(Data for this exercise begins)

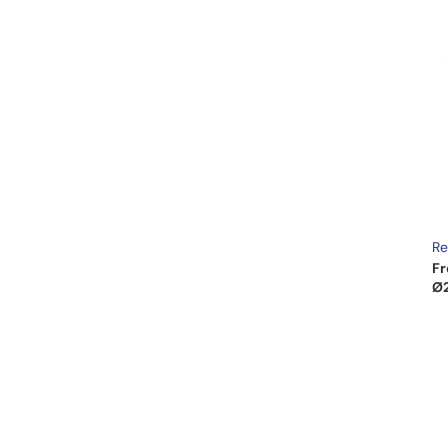
Re
Fr
Ø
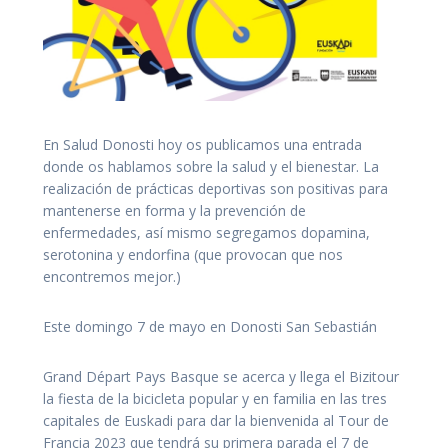
En Salud Donosti hoy os publicamos una entrada
donde os hablamos sobre la salud y el bienestar. La
realización de prácticas deportivas son positivas para
mantenerse en forma y la prevención de
enfermedades, así mismo segregamos dopamina,
serotonina y endorfina (que provocan que nos
encontremos mejor.)
Este domingo 7 de mayo en Donosti San Sebastián
Grand Départ Pays Basque se acerca y llega el Bizitour
la fiesta de la bicicleta popular y en familia en las tres
capitales de Euskadi para dar la bienvenida al Tour de
Francia 2023 que tendrá su primera parada el 7 de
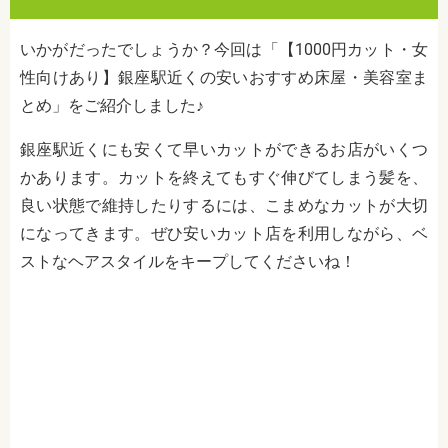
いかがだったでしょうか？今回は「【1000円カット・女
性向けあり】銀座駅近くの安いおすすめ床屋・美容室ま
とめ」をご紹介しました♪
銀座駅近くにも安くて早いカットができるお店がいくつ
かあります。カットを終えてもすぐ伸びてしまう髪を、
良い状態で維持したりするには、こまめなカットが大切
になってきます。ぜひ安いカット店を利用しながら、ベ
ストなヘアスタイルをキープしてくださいね！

(Data for this exercise ends)

**What you will do**
For the string "Donosti", return every line of the data where it appears.

**Response for this exercise**
En Salud Donosti hoy os publicamos una entrada
Este domingo 7 de mayo en Donosti San Sebastián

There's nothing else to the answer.